Les principes généraux applicables

Ces principes ne sont pas limités à l'application du principe de précaution. Ils s'appliquent à toute mesure de gestion des risques, et il convient de souligner qu'une approche basée sur le principe de précaution ne dispense pas d'appliquer, dans la mesure du possible, ces critères généralement utilisés lorsqu'on peut disposer d'une évaluation complète du risque. Invoquer le principe de précaution ne permet donc pas de déroger aux principes généraux d'une bonne gestion des risques. Les principes généraux comportent: - la proportionnalité, - la non-discrimination, - la cohérence, - l'examen des avantages et des charges résultant de l'action ou de l'absence d'action, - l'examen de l'évolution scientifique.

La proportionnalité

Les mesures envisagées doivent permettre d'atteindre le niveau de protection approprié. Les mesures basées sur le principe de précaution ne devraient pas être disproportionnées par rapport au niveau de protection recherché et vouloir atteindre un niveau de risque zéro qui n'existe que rarement. Cependant, dans certains cas, une estimation incomplète du risque peut limiter considérablement le nombre d'options disponibles pour les gestionnaires du risque. Dans certains cas, une interdiction totale peut ne pas être une réponse proportionnelle à un risque potentiel. Dans d'autres cas, elle peut être la seule réponse possible à un risque donné. Des mesures de réduction du risque peuvent comporter des alternatives moins restrictives pour les échanges qui permettent d'atteindre un niveau de protection équivalent comme, par exemple, un traitement approprié, une réduction de l'exposition, un renforcement des contrôles, l'établissement de limites provisoires, des recommandations visant des populations à risque, etc.

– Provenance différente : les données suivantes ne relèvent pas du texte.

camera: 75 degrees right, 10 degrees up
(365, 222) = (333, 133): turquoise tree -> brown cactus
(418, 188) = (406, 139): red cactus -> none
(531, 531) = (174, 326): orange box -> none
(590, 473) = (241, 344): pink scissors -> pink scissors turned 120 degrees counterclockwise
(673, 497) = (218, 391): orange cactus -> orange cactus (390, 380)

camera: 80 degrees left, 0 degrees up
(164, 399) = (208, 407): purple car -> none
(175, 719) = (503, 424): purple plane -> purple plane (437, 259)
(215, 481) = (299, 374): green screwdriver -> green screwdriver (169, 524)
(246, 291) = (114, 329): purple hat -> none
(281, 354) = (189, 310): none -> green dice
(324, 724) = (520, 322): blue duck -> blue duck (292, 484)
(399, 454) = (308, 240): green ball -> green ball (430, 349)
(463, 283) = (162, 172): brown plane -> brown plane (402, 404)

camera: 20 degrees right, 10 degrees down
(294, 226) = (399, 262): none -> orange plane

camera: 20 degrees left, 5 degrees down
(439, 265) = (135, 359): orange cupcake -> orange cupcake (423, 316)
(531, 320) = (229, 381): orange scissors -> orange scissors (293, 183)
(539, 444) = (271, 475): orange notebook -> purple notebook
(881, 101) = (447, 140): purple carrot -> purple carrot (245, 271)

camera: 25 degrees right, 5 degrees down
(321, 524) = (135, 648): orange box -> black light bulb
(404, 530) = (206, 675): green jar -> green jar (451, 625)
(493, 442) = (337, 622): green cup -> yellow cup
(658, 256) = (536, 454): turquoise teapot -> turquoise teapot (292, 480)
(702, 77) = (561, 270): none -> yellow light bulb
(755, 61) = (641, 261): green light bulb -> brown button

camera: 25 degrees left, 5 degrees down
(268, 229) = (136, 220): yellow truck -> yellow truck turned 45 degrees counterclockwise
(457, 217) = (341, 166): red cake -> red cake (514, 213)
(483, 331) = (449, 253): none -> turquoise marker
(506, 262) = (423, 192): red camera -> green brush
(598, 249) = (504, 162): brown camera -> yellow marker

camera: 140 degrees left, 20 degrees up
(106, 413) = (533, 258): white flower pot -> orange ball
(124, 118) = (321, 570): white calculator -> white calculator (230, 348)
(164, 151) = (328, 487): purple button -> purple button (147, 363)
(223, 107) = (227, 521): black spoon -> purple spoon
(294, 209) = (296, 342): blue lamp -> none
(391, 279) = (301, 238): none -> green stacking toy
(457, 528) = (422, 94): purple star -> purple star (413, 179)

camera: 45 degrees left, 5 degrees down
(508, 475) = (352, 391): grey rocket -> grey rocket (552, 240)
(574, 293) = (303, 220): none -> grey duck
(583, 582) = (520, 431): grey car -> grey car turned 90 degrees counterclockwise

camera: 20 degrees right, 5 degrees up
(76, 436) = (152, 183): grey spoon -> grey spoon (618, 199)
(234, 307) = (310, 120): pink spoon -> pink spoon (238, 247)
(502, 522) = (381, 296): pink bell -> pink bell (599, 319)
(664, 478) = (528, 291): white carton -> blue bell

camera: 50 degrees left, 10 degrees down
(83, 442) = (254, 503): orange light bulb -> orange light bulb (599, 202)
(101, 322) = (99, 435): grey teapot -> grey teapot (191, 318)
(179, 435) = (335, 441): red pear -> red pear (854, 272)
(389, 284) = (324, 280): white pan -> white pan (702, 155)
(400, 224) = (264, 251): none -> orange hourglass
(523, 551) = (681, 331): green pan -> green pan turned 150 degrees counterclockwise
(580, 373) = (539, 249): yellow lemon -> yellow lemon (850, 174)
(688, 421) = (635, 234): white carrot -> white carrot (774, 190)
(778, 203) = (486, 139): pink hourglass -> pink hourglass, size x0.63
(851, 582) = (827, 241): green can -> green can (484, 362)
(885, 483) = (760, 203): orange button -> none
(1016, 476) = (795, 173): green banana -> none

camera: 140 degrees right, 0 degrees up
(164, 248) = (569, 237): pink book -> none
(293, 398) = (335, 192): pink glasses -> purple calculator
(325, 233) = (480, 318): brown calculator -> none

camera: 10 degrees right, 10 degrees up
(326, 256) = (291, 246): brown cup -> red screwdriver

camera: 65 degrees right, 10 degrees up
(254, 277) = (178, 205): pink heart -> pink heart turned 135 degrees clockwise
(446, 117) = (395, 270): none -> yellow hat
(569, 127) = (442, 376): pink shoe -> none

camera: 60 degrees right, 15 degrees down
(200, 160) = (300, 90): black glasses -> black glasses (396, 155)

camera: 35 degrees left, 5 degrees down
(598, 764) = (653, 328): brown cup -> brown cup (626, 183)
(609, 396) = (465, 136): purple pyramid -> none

Il faudrait également tenir compte des possibilités de substitution des produits ou des procédés visés, par d'autres produits ou procédés présentant un risque moins important. La mesure de réduction des risques ne doit pas se limiter aux risques immédiats pour lesquels la proportionnalité de l'action est plus facile à évaluer. C'est dans les situations où les effets négatifs se font sentir très longtemps après l'exposition que les liens de cause à effet sont les plus difficiles à prouver scientifiquement et que, de ce fait, le principe de précaution doit souvent être utilisé. Dans ce cas, les effets potentiels à long terme doivent être pris en compte pour évaluer la proportionnalité des mesures qui consistent à mettre en place sans délai des actions susceptibles de limiter ou de supprimer un risque dont les effets ne seront apparents que dans dix ou vingt ans ou lors des générations futures. Ceci est tout particulièrement le cas pour les effets sur les écosystèmes. Le risque reporté dans l'avenir ne peut être éliminé ou réduit qu'au moment de l'exposition à ce risque, c'est à dire immédiatement. Les mesures devraient être proportionnées au niveau de protection recherché.

La non-discrimination

Le principe de non-discrimination veut que des situations comparables ne soient pas traitées de manière différente et que des situations différentes ne soient pas traitées de manière égale, à moins qu'un tel traitement soit objectivement justifié. Les mesures prises au titre de la précaution devraient s'appliquer de façon à atteindre un niveau de protection équivalent sans que l'origine géographique ou la nature d'une production ne puissent être invoquées pour appliquer de manière arbitraire des traitements différents. Les mesures ne devraient pas introduire de discrimination dans leur application.

La cohérence

Les mesures devraient être cohérentes avec les mesures déjà prises dans des situations similaires ou utilisant des approches similaires. Les évaluations de risques comportent une série d'éléments à prendre en compte pour une évaluation la plus complète possible. Ces éléments ont pour but d'identifier et de caractériser les dangers, notamment en établissant une relation entre la dose et l'effet, d'apprécier l'exposition de la population visée ou de l'environnement. Si l'absence de certaines données scientifiques ne permet pas de caractériser le risque compte tenu des incertitudes inhérentes à l'évaluation, les mesures prises au titre de la précaution devraient être d'une portée et d'une nature comparable avec les mesures déjà prises dans des domaines équivalents où toutes les données scientifiques sont disponibles. Les mesures devraient être cohérentes avec les mesures déjà prises dans des situations similaires ou utilisant des approches similaires.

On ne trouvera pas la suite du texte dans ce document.